Copying South Korea, he oversaw rapid industrialization, developed a national car industry, and turned Malaysia into one of the world's top 20 trading nations, but his cultivation of a handful of Malay tycoons led to accusations of cronyism.
He also tried to harness the Islamic resurgence of the 1970s by promoting Islamisation policies in a country where only just over half the 24 million people are Muslim, and around a third are Chinese or Indian.
But Mahathir was no friend of liberal democracy.
He followed previous prime ministers in cowing opposition by use of a colonial-era law allowing detention without trial, but he gave critics more reasons to call him authoritarian.

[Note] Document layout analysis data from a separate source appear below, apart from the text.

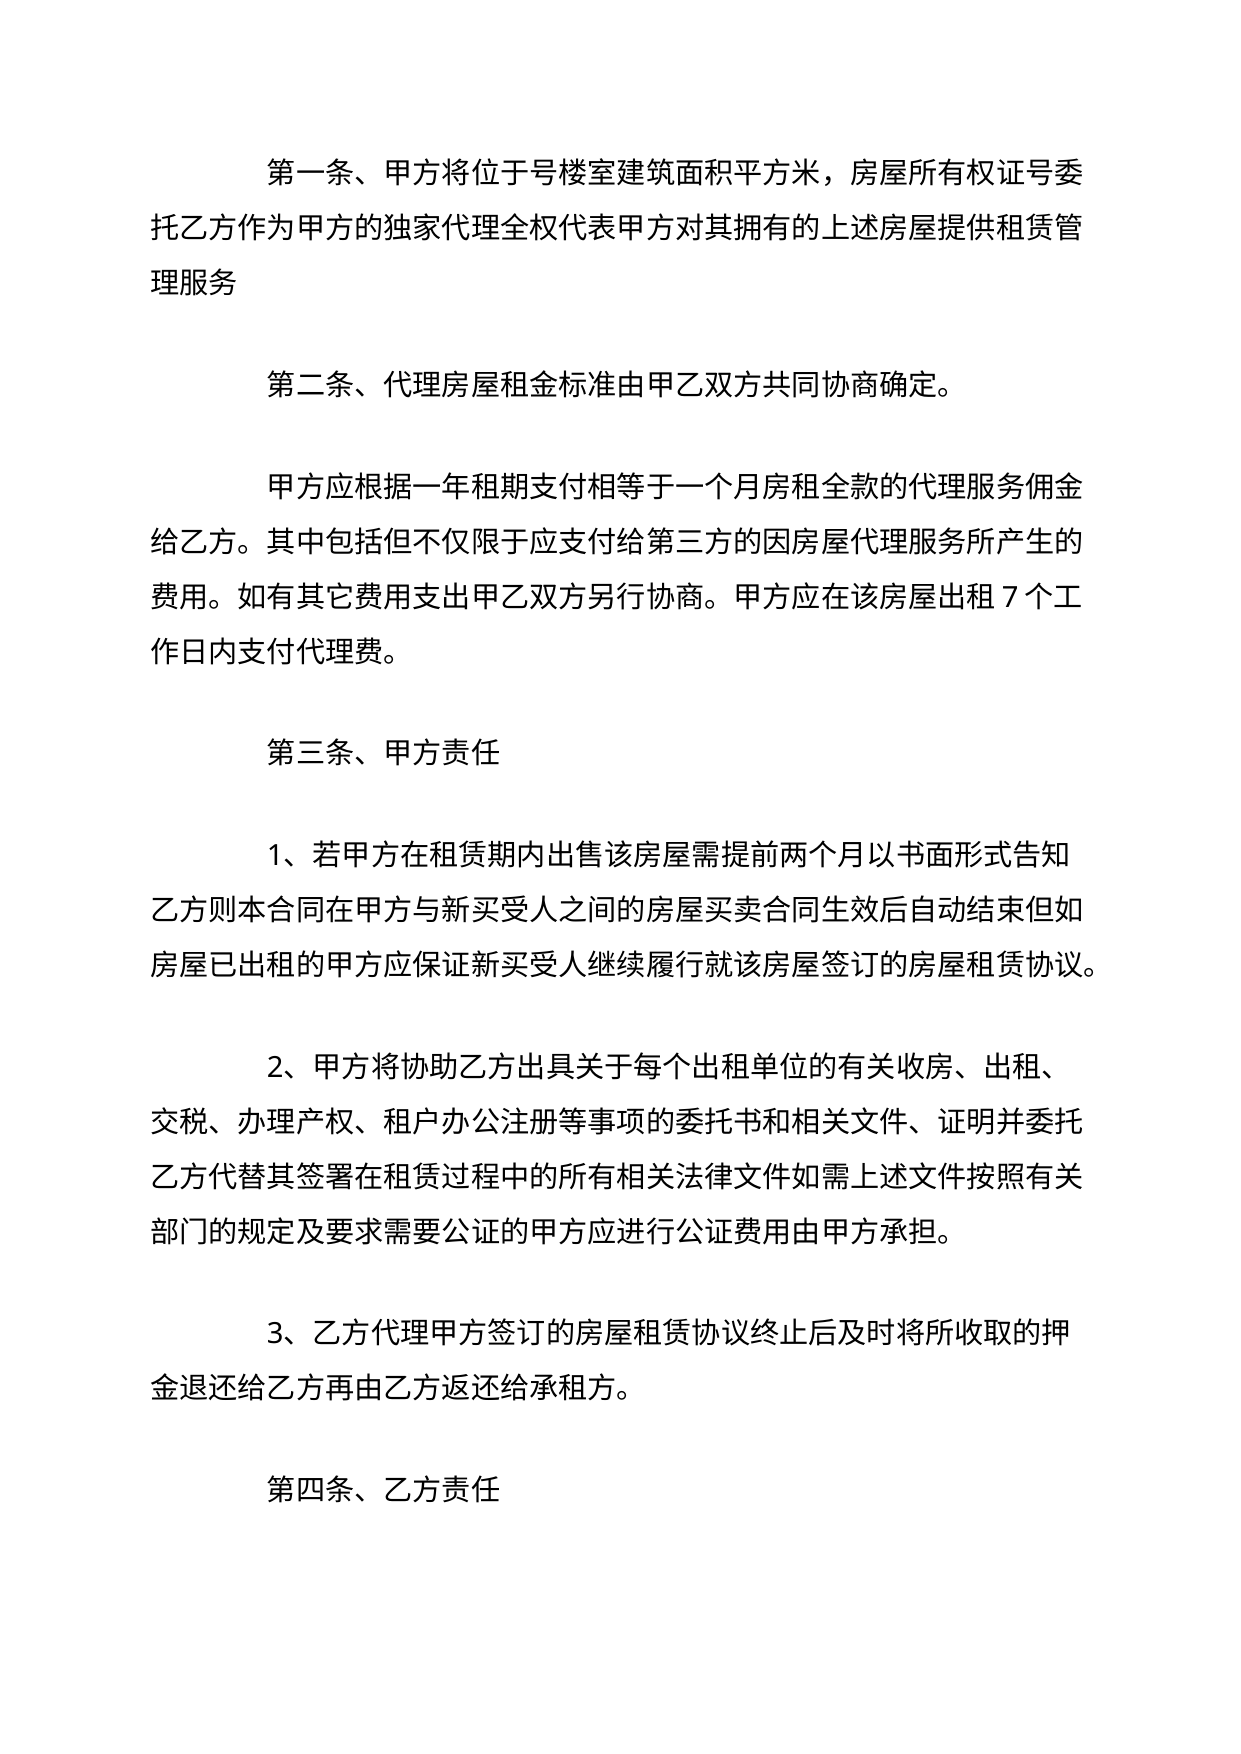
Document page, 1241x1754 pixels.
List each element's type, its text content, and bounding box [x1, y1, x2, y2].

text 2、甲方将协助乙方出具关于每个出租单位的有关收房、出租、交税、办理产权、租户办公注册等事项的委托书和相关文件、证明并委托乙方代替其签署在租赁过程中的所有相关法律文件如需上述文件按照有关部门的规定及要求需要公证的甲方应进行公证费用由甲方承担。 [150, 1043, 1090, 1250]
text 第一条、甲方将位于号楼室建筑面积平方米，房屋所有权证号委托乙方作为甲方的独家代理全权代表甲方对其拥有的上述房屋提供租赁管理服务 [150, 150, 1090, 302]
text 1、若甲方在租赁期内出售该房屋需提前两个月以书面形式告知乙方则本合同在甲方与新买受人之间的房屋买卖合同生效后自动结束但如房屋已出租的甲方应保证新买受人继续履行就该房屋签订的房屋租赁协议。 [150, 832, 1090, 984]
text 第二条、代理房屋租金标准由甲乙双方共同协商确定。 [150, 362, 1090, 404]
text 第四条、乙方责任 [150, 1467, 1090, 1509]
text 第三条、甲方责任 [150, 730, 1090, 772]
text 3、乙方代理甲方签订的房屋租赁协议终止后及时将所收取的押金退还给乙方再由乙方返还给承租方。 [150, 1310, 1090, 1407]
text 甲方应根据一年租期支付相等于一个月房租全款的代理服务佣金给乙方。其中包括但不仅限于应支付给第三方的因房屋代理服务所产生的费用。如有其它费用支出甲乙双方另行协商。甲方应在该房屋出租7个工作日内支付代理费。 [150, 463, 1090, 670]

The judiciary's independence was wrecked in 1988 after the dismissal of Supreme Court judges, the mainstream media remain uniformly uncritical, and public meetings are controlled.
He became a bogey man in global markets during the Asian crisis by slapping on capital and currency controls, against International Monetary Fund advice. But it saved the economy.
His popularity among Malays, however, wore thin. The jailing of Anwar for 15 years on charges of sodomy and abuse of power drove many into the arms of a once-marginal Islamist opposition.
The recent militancy scare has helped turn the tide for Mahathir's successor, Abdullah Ahmad Badawi, who is expected to call an election early next year.
Three previous deputy prime ministers fell by the wayside. No one in UMNO's fractious ranks was able to outfox Mahathir.
Lim Kit Siang, veteran leader of the opposition Democratic Action Party and a former security law detainee, summed up: "The tragedy of Mahathir was his obsession with power."
Mahathir demurred when asked by Reuters if that was true.
"Certainly not the power. Power is useful just because it enables you to do things that otherwise you cannot do."
He was, he told his party, thankful for being Allah's "insignificant slave."